The Apoptotic Activity of Curcumin Against Oral Cancer Cells Without Affecting Normal Cells in Comparison to Paclitaxel Activity.

Until now, chemotherapy, which has a series of side effects, has been the most widely employed treatment for different types of cancer. However, bioactive products have been utilized as alternative medicines for tumors due to their bioactivities with low or no side effects in normal cells. This research reported for the first time that curcumin (CUR) and paclitaxel (PTX) have significant anti-cancer activity against normal human gingival fibroblast (HGF) and tongue squamous cell carcinoma fibroblast (TSCCF) cell lines. The results showed that CUR (13.85 microg mL(-1)) and PTX (8.17 microg mL(-1)) significantly inhibited TSCCF cell viability, with no significant effect on normal HGF cells. SEM showed morphological changes in cells treated with CUR and PTX, especially with TSCCF cells, compared to HGF normal cells. For TSCCF, the results showed the highest necrosis was achieved with CUR (58.8%) and PTX (39%) as compared to the control (2.99%). For normal HGF cells, the highest early and late apoptosis was achieved with PTX. Further, DCFH-DA analyses showed no significant ROS stimulation in TSCCF and HGF cell lines treated with CUR and PTX. The (1)H NMR analysis results show the presence of methoxy and hydroxyl groups and aromatic hydrogens in the CUR structure. In conclusion, the results confirmed that CUR is more specific to the oral cancer cells but not normal cells by inducing apoptosis in a dose- and time-dependent manner, with decreased TSCCF cell viability, and the cytotoxicity of CUR and PTX is not through the ROS pathway.
━━━━━━━━━━━━━━━━
EXERCISE DETAILS: In the curcumin study, what share of TSCCF cells reached necrosis when treated with curcumin? The lines after this have nothing to do with the curcumin study.
━━━━━━━━━━━━━━━━
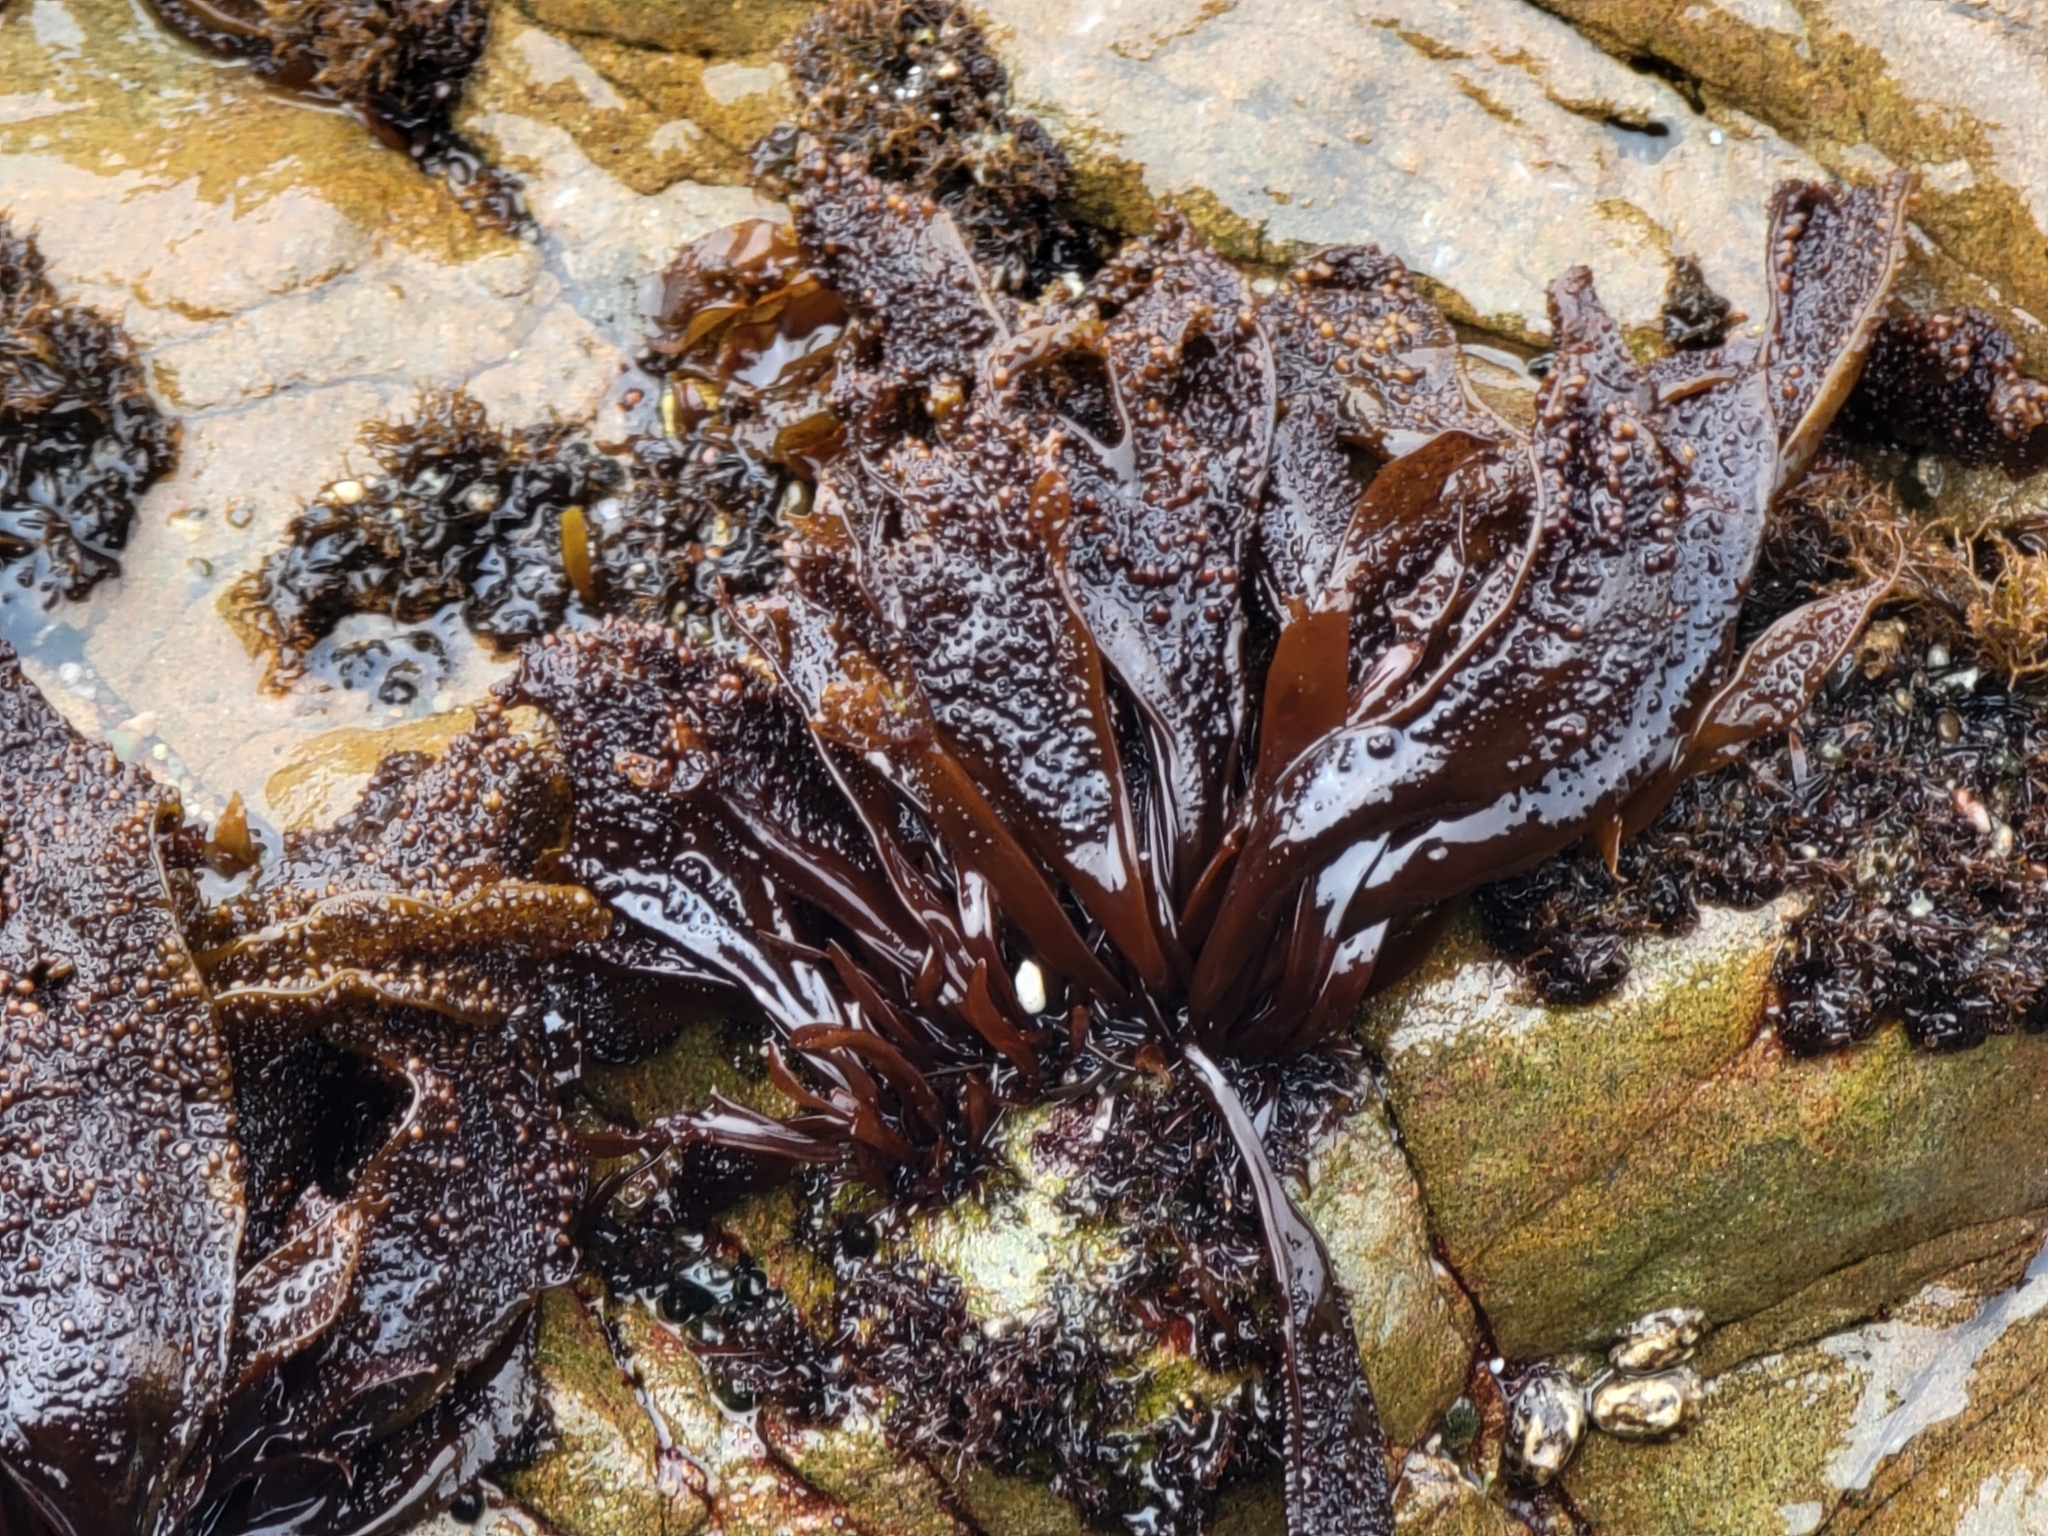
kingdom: Plantae
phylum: Rhodophyta
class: Florideophyceae
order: Gigartinales
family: Phyllophoraceae
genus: Mastocarpus
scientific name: Mastocarpus papillatus
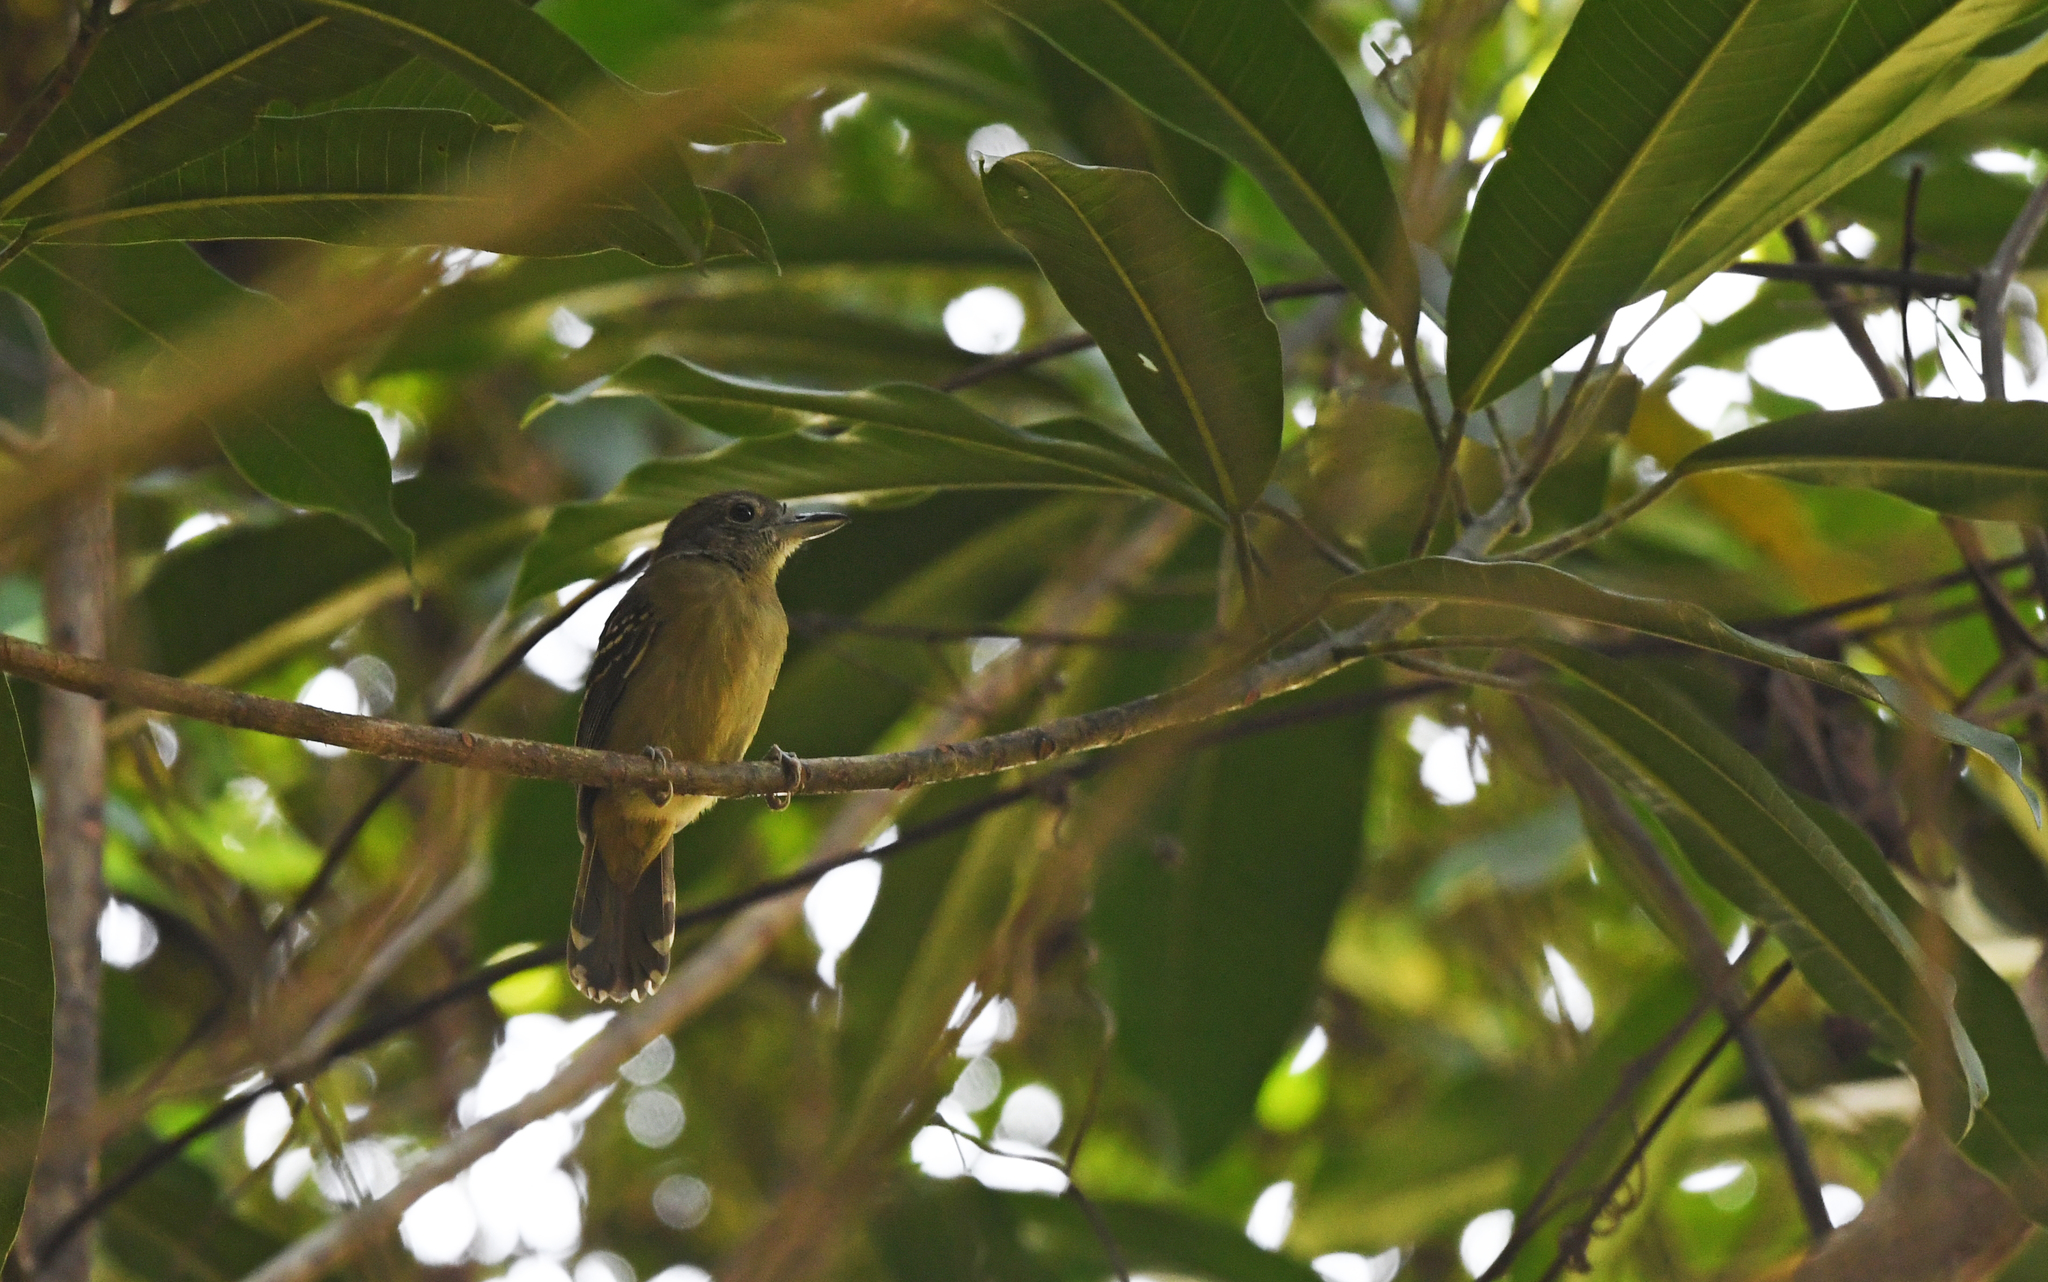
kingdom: Animalia
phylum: Chordata
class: Aves
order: Passeriformes
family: Thamnophilidae
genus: Thamnophilus
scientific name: Thamnophilus atrinucha
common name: Black-crowned antshrike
━━━━━━━━━━━━━━━━
RESULT FOR THIS TASK: 58.8%